En 2019, l’économie allemande pourrait être entrée en récession. Il faudra bien sûr attendre les derniers chiffres, notamment celui de l’évolution du Produit intérieur brut (PIB) durant le dernier trimestre mais, de l’avis des prévisionnistes, l’affaire semble entendue. L’Allemagne en récession, voilà une information suffisamment rare pour être relevée même si son caractère négatif reste à relativiser. De tous les poids lourds de l’Union européenne (UE), la République fédérale allemande (RFA, car telle est la dénomination officielle de ce pays) demeure la mieux lotie avec notamment un taux de chômage inférieur à 3% de la population active.

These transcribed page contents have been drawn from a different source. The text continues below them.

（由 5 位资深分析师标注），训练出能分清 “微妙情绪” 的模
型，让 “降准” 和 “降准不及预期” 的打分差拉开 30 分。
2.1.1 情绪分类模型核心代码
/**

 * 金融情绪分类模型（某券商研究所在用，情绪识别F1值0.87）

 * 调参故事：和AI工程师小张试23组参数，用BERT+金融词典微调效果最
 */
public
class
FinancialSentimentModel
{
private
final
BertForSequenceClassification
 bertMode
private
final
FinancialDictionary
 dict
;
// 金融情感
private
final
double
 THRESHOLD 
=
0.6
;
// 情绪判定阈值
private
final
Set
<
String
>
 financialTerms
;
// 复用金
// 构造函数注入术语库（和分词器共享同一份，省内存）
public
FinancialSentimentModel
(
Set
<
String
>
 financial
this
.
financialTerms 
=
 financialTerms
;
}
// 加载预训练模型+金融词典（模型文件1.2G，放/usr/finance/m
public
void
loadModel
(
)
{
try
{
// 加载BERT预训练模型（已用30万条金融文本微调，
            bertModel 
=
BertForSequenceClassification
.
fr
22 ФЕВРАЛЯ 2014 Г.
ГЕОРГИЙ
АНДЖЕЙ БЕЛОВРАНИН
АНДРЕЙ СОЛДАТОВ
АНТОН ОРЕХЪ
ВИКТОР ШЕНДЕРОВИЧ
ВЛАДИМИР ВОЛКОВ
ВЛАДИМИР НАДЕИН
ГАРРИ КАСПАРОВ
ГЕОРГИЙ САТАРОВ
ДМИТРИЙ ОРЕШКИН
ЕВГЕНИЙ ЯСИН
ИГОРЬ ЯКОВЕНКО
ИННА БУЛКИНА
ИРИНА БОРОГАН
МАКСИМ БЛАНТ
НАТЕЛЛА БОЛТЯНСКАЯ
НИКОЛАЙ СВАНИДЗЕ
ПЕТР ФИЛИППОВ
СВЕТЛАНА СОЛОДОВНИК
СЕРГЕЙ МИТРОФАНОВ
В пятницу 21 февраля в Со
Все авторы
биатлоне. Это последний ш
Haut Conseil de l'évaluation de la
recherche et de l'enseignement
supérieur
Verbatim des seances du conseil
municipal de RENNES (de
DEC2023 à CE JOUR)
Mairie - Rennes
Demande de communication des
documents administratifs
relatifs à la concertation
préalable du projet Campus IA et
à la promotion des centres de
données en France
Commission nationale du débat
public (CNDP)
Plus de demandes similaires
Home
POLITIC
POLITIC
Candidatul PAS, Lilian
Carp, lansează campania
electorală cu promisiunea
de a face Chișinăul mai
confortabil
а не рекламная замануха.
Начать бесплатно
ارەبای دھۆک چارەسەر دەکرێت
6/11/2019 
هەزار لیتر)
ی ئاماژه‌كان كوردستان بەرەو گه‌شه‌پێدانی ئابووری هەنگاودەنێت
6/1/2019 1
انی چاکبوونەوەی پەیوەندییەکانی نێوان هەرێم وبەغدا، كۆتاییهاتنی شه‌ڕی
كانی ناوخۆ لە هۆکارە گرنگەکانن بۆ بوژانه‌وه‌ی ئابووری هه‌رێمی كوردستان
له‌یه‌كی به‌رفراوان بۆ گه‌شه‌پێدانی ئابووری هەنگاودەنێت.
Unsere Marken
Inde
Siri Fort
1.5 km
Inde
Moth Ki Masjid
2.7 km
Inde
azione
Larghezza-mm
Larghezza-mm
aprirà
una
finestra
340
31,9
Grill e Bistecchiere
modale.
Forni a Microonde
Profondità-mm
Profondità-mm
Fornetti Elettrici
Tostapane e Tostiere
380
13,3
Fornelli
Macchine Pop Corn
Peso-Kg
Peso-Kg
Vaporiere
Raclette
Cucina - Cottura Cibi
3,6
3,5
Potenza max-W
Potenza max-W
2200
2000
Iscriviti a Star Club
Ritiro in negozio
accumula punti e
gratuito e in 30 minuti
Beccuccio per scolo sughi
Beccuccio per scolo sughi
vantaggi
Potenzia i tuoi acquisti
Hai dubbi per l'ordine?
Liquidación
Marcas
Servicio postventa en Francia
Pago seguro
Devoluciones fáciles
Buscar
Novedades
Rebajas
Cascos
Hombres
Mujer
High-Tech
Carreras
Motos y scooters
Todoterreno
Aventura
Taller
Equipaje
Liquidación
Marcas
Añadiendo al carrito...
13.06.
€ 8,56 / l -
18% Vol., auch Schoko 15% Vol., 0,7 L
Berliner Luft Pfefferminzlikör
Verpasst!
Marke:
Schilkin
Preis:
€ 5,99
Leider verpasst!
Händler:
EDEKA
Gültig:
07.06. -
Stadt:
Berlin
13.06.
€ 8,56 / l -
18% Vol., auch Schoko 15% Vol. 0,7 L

Inquiétudes pour l’automobile

Pour autant, les signes d’essoufflement de l’activité se multiplient. Secteur phare et emblématique du « made in Germany », l’automobile est morose. Ses ventes à l’étranger, notamment en Chine, sont en chute libre.

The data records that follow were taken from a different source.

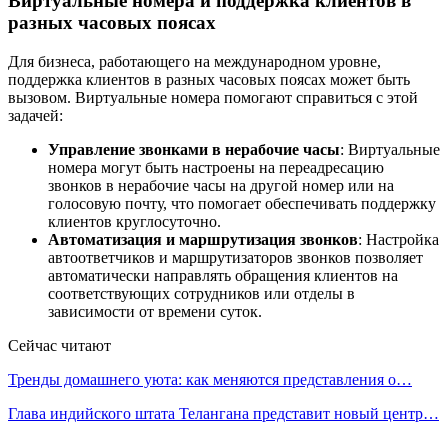
Виртуальные номера и поддержка клиентов в
разных часовых поясах
Для бизнеса, работающего на международном уровне,
поддержка клиентов в разных часовых поясах может быть
вызовом. Виртуальные номера помогают справиться с этой
задачей:
Управление звонками в нерабочие часы
: Виртуальные
номера могут быть настроены на переадресацию
звонков в нерабочие часы на другой номер или на
голосовую почту, что помогает обеспечивать поддержку
клиентов круглосуточно.
Автоматизация и маршрутизация звонков
: Настройка
автоответчиков и маршрутизаторов звонков позволяет
автоматически направлять обращения клиентов на
соответствующих сотрудников или отделы в
зависимости от времени суток.
Сейчас читают
Тренды домашнего уюта: как меняются представления о…
Глава индийского штата Телангана представит новый центр…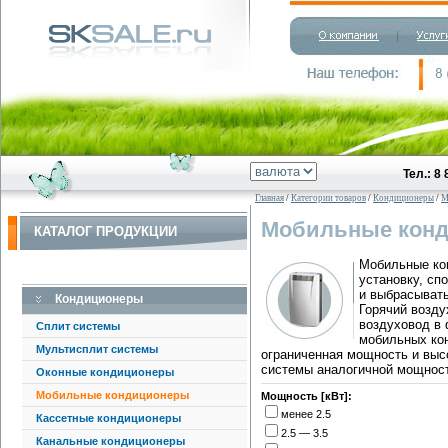
Тел.: 8
Главная
/
Категории товаров
/
Кондиционеры
/
М
Мобильные кон
КАТАЛОГ ПРОДУКЦИИ
Мобильные ко
установку, сп
и выбрасывать
Кондиционеры
Горячий возду
воздуховод в 
Сплит системы
мобильных ко
Мультисплит системы
ограниченная мощность и выс
системы аналогичной мощнос
Оконные кондиционеры
Мобильные кондиционеры
Мощность [кВт]:
менее 2.5
Кассетные кондиционеры
2.5 — 3.5
Канальные кондиционеры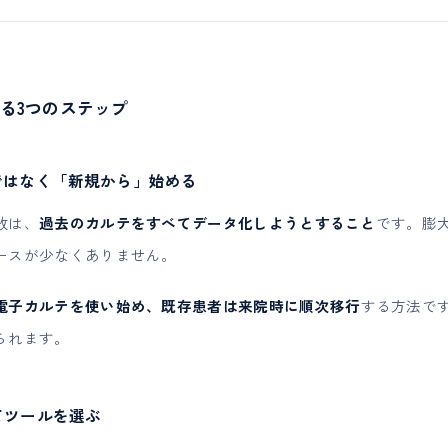
る3つのステップ
」ではなく「新規から」始める
敗は、
過去のカルテをすべてデータ化しようとすること
です。膨
ースが少なくありません。
電子カルテを使い始め、既存患者は来院時に順次移行
する方法で
られます。
てツールを選ぶ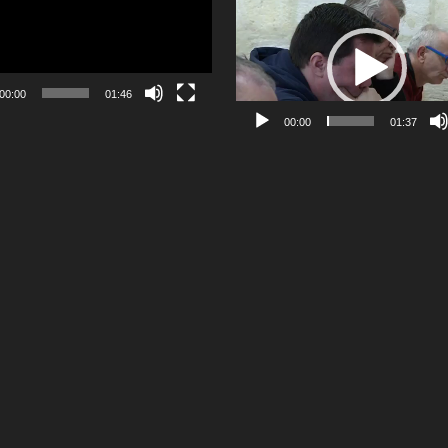
Lecteur
vidéo
00:00
01:46
00:00
01:37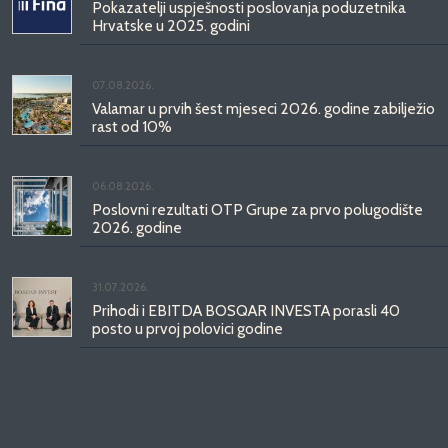
Pokazatelji uspješnosti poslovanja poduzetnika
Hrvatske u 2025. godini
07.08.2026.
Valamar u prvih šest mjeseci 2026. godine zabilježio
rast od 10%
06.08.2026.
Poslovni rezultati OTP Grupe za prvo polugodište
2026. godine
31.07.2026.
Prihodi i EBITDA BOSQAR INVESTA porasli 40
posto u prvoj polovici godine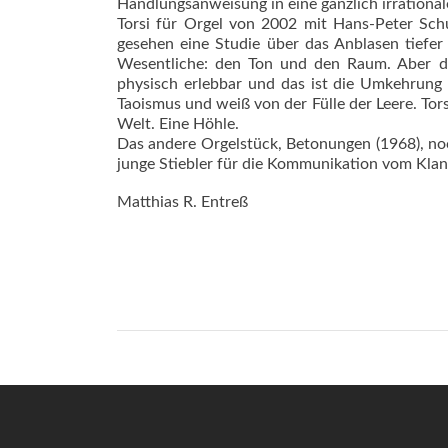
Handlungsanweisung in eine gänzlich irrationa
Torsi für Orgel von 2002 mit Hans-Peter Schu
gesehen eine Studie über das Anblasen tiefer
Wesentliche: den Ton und den Raum. Aber de
physisch erlebbar und das ist die Umkehrung
Taoismus und weiß von der Fülle der Leere. Torsi
Welt. Eine Höhle.
Das andere Orgelstück, Betonungen (1968), noch
junge Stiebler für die Kommunikation vom Klang
Matthias R. Entreß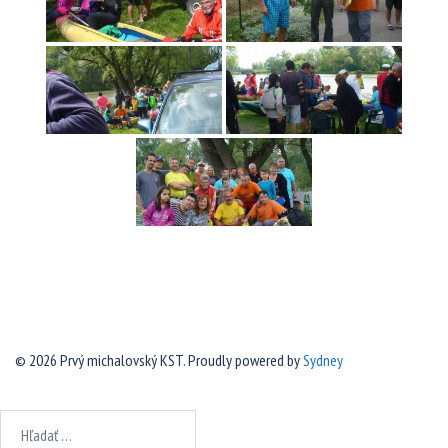
© 2026 Prvý michalovský KST. Proudly powered by
Sydney
Hľadať: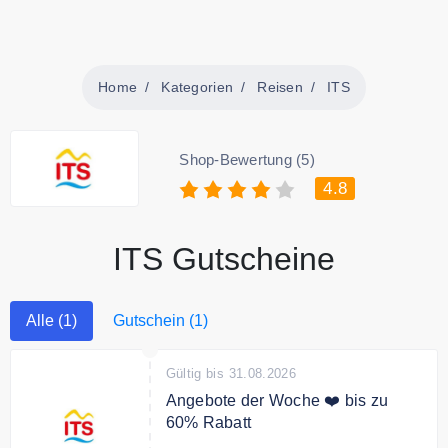
Home
Kategorien
Reisen
ITS
Shop-Bewertung (5)
4.8
ITS Gutscheine
Alle (1)
Gutschein (1)
Gültig bis 31.08.2026
Angebote der Woche ❤️ bis zu
60% Rabatt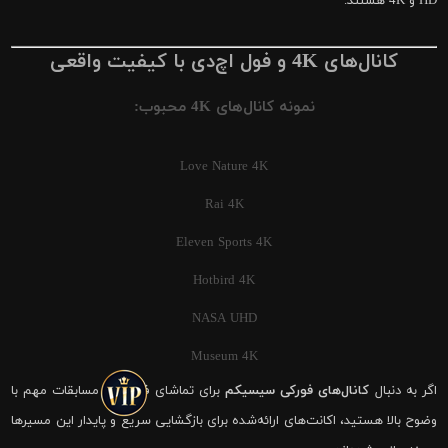
HD و 4K هستند.
کانال‌های 4K و فول اچ‌دی با کیفیت واقعی
نمونه کانال‌های 4K محبوب:
Love Nature 4K
Rai 4K
Eleven Sports 4K
Hotbird 4K
NASA UHD
Museum 4K
اگر به دنبال
کانال‌های فورکی سیسیکم
برای تماشای فوتبال و مسابقات مهم با
وضوح بالا هستید، اکانت‌های ارائه‌شده برای بازگشایی سریع و پایدار این مسیرها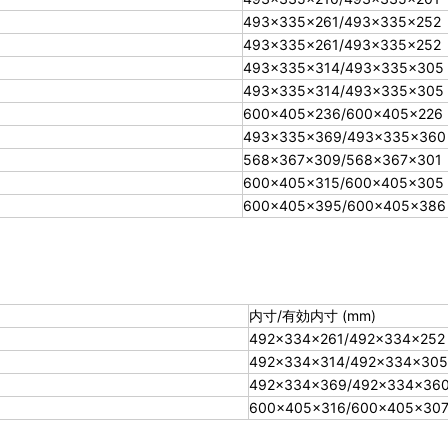
493×335×261/493×335×252
493×335×261/493×335×252
493×335×314/493×335×305
493×335×314/493×335×305
600×405×236/600×405×226
493×335×369/493×335×360
568×367×309/568×367×301
600×405×315/600×405×305
600×405×395/600×405×386
内寸/有効内寸 (mm)
492×334×261/492×334×252
492×334×314/492×334×305
492×334×369/492×334×36
600×405×316/600×405×30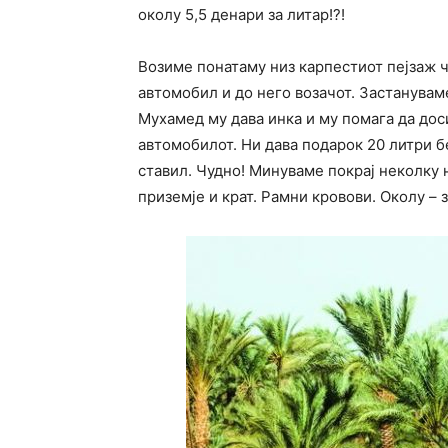
околу 5,5 денари за литар!?!
Возиме понатаму низ карпестиот пејзаж чу
автомобил и до него возачот. Застануваме
Мухамед му дава инка и му помага да дос
автомобилот. Ни дава подарок 20 литри б
ставил. Чудно! Минуваме покрај неколку 
приземје и крат. Рамни кровови. Околу – 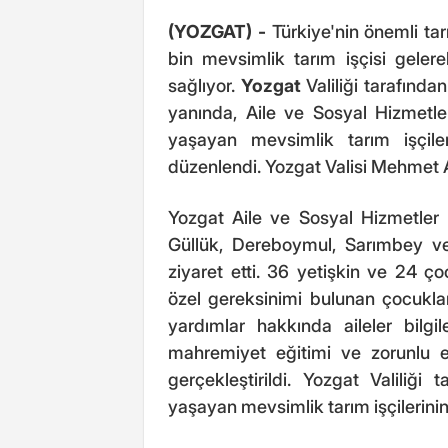
(YOZGAT) -
Türkiye'nin önemli ta
bin mevsimlik tarım işçisi gelere
sağlıyor.
Yozgat
Valiliği tarafında
yanında, Aile ve Sosyal Hizmetler
yaşayan mevsimlik tarım işçiler
düzenlendi. Yozgat Valisi Mehmet A
Yozgat Aile ve Sosyal Hizmetler 
Güllük, Dereboymul, Sarımbey ve 
ziyaret etti. 36 yetişkin ve 24 ç
özel gereksinimi bulunan çocuklar, 
yardımlar hakkında aileler bilgile
mahremiyet eğitimi ve zorunlu e
gerçekleştirildi. Yozgat Valiliği 
yaşayan mevsimlik tarım işçilerinin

Et les perspectives ne sont pas rassurantes puisque plusieurs études ont été publiées sur le retard pris par les constructeurs germaniques dans le domaine de la voiture électrique, segment qui est jugé le plus prometteur.

Premier ou deuxième exportateur mondial (en alternance avec la Chine), l’Allemagne subit aussi les conséquences du ralentissement du commerce mondial.

Les tensions entre Pékin et Washington, la guerre des monnaies dans les pays émergents, la saturation de certains marchés, tout cela ne profite guère à une économie qui n’a cessé d’empiler les excédents commerciaux au cours des vingt dernières années. Les enquêtes d’opinion auprès des patrons montrent que ces derniers croient encore en ce modèle mais commencent aussi à s’interroger sur les alternatives.

100 milliards d’euros à investir

Ce n’est donc pas un hasard si le gouvernement d’Angela Merkel vient d’ouvrir la porte à un changement majeur en matière de politique budgétaire. Jusque-là, Berlin s’est toujours refusé à aggraver le déficit budgétaire, de toutes les façons limité à 0,35% du PIB selon la Constitution allemande.

Ces dernières années, plusieurs pays, dont la France, mais aussi le Fonds monétaire international (FMI) ont reproché à l’Allemagne de ne pas suffisamment dépenser et investir au nom de cette quasi-obsession de l’excédent budgétaire.

Or, Berlin entend investir un minimum de 100 milliards d’euros pour « la protection du climat et la transition énergétique ». La date butoir est fixée à 2030, c’est-à-dire demain ou presque. L’Allemagne est déjà un champion des énergies renouvelables (40% de la production électrique) mais c’est aussi un mauvais élève en matière de gaz à effet de serre (ges) en raison du recours aux centrales à charbon pour compenser sa sortie progressive du nucléaire (il ne reste plus que sept centrales en activité et elles devraient être fermées d’ici 2022).

En décidant d’investir une partie de son bas-de-laine, l’Allemagne fait preuve de pragmatisme et démontre que les discours sur le climat et la transition énergétique ne relèvent pas uniquement des bonnes intentions.

Il faudra suivre cette mutation de près. Il y a une dizaine d’années, un panel d’économistes internationaux avait estimé que les nations en pointe au XXI° siècle seraient celles qui prendraient suffisamment tôt le virage de l’économie verte. L’Allemagne, puissance industrielle s’il en est, a beaucoup hésité à la faire. La décision vient d’être prise. Cela aura un impact énorme sur les économies européennes.